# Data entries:
***

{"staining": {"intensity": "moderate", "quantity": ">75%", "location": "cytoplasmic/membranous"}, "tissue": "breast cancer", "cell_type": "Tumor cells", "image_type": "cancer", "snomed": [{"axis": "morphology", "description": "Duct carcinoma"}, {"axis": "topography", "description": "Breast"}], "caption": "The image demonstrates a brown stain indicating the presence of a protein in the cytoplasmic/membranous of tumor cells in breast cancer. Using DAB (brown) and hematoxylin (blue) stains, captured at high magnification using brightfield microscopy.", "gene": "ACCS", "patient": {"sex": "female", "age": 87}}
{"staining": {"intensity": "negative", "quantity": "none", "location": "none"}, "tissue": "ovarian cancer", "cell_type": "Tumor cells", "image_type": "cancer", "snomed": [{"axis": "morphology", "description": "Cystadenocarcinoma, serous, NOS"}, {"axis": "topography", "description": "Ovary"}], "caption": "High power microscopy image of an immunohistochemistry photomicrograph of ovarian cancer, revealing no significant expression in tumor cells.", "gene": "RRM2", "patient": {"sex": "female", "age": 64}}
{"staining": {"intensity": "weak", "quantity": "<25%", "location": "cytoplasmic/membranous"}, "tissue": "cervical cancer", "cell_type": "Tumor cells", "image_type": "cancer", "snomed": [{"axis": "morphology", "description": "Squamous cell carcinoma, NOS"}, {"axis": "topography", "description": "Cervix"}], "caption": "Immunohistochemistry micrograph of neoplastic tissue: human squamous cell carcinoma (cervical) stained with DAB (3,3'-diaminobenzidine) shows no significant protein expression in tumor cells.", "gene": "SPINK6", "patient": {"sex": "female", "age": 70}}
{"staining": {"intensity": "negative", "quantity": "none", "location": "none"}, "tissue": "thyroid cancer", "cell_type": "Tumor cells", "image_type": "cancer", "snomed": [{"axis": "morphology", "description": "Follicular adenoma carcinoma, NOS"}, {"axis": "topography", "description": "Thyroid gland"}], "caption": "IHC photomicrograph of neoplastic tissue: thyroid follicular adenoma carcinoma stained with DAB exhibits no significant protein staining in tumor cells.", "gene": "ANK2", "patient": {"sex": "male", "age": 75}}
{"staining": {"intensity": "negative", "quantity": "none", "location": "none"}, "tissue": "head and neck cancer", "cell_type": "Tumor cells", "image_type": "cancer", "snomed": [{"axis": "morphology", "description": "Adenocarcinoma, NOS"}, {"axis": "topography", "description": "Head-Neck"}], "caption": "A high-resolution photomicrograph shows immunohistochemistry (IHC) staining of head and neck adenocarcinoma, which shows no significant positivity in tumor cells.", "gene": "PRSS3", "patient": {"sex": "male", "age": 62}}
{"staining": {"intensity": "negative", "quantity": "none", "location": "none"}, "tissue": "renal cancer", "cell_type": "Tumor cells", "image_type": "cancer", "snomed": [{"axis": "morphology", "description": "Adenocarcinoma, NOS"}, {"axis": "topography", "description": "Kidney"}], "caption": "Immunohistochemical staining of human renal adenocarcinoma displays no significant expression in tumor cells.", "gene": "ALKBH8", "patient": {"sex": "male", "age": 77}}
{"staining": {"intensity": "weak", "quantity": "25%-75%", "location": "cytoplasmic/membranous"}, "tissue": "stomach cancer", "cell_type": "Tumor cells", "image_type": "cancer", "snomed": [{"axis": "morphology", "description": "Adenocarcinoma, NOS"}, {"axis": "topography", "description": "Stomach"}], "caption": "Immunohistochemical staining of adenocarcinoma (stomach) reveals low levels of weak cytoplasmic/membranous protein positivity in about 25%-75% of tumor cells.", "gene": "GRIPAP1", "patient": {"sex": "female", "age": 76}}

***

# Task statement:
Set out the records again, exactly as they appear above.

# Task answer:
{"staining": {"intensity": "moderate", "quantity": ">75%", "location": "cytoplasmic/membranous"}, "tissue": "breast cancer", "cell_type": "Tumor cells", "image_type": "cancer", "snomed": [{"axis": "morphology", "description": "Duct carcinoma"}, {"axis": "topography", "description": "Breast"}], "caption": "The image demonstrates a brown stain indicating the presence of a protein in the cytoplasmic/membranous of tumor cells in breast cancer. Using DAB (brown) and hematoxylin (blue) stains, captured at high magnification using brightfield microscopy.", "gene": "ACCS", "patient": {"sex": "female", "age": 87}}
{"staining": {"intensity": "negative", "quantity": "none", "location": "none"}, "tissue": "ovarian cancer", "cell_type": "Tumor cells", "image_type": "cancer", "snomed": [{"axis": "morphology", "description": "Cystadenocarcinoma, serous, NOS"}, {"axis": "topography", "description": "Ovary"}], "caption": "High power microscopy image of an immunohistochemistry photomicrograph of ovarian cancer, revealing no significant expression in tumor cells.", "gene": "RRM2", "patient": {"sex": "female", "age": 64}}
{"staining": {"intensity": "weak", "quantity": "<25%", "location": "cytoplasmic/membranous"}, "tissue": "cervical cancer", "cell_type": "Tumor cells", "image_type": "cancer", "snomed": [{"axis": "morphology", "description": "Squamous cell carcinoma, NOS"}, {"axis": "topography", "description": "Cervix"}], "caption": "Immunohistochemistry micrograph of neoplastic tissue: human squamous cell carcinoma (cervical) stained with DAB (3,3'-diaminobenzidine) shows no significant protein expression in tumor cells.", "gene": "SPINK6", "patient": {"sex": "female", "age": 70}}
{"staining": {"intensity": "negative", "quantity": "none", "location": "none"}, "tissue": "thyroid cancer", "cell_type": "Tumor cells", "image_type": "cancer", "snomed": [{"axis": "morphology", "description": "Follicular adenoma carcinoma, NOS"}, {"axis": "topography", "description": "Thyroid gland"}], "caption": "IHC photomicrograph of neoplastic tissue: thyroid follicular adenoma carcinoma stained with DAB exhibits no significant protein staining in tumor cells.", "gene": "ANK2", "patient": {"sex": "male", "age": 75}}
{"staining": {"intensity": "negative", "quantity": "none", "location": "none"}, "tissue": "head and neck cancer", "cell_type": "Tumor cells", "image_type": "cancer", "snomed": [{"axis": "morphology", "description": "Adenocarcinoma, NOS"}, {"axis": "topography", "description": "Head-Neck"}], "caption": "A high-resolution photomicrograph shows immunohistochemistry (IHC) staining of head and neck adenocarcinoma, which shows no significant positivity in tumor cells.", "gene": "PRSS3", "patient": {"sex": "male", "age": 62}}
{"staining": {"intensity": "negative", "quantity": "none", "location": "none"}, "tissue": "renal cancer", "cell_type": "Tumor cells", "image_type": "cancer", "snomed": [{"axis": "morphology", "description": "Adenocarcinoma, NOS"}, {"axis": "topography", "description": "Kidney"}], "caption": "Immunohistochemical staining of human renal adenocarcinoma displays no significant expression in tumor cells.", "gene": "ALKBH8", "patient": {"sex": "male", "age": 77}}
{"staining": {"intensity": "weak", "quantity": "25%-75%", "location": "cytoplasmic/membranous"}, "tissue": "stomach cancer", "cell_type": "Tumor cells", "image_type": "cancer", "snomed": [{"axis": "morphology", "description": "Adenocarcinoma, NOS"}, {"axis": "topography", "description": "Stomach"}], "caption": "Immunohistochemical staining of adenocarcinoma (stomach) reveals low levels of weak cytoplasmic/membranous protein positivity in about 25%-75% of tumor cells.", "gene": "GRIPAP1", "patient": {"sex": "female", "age": 76}}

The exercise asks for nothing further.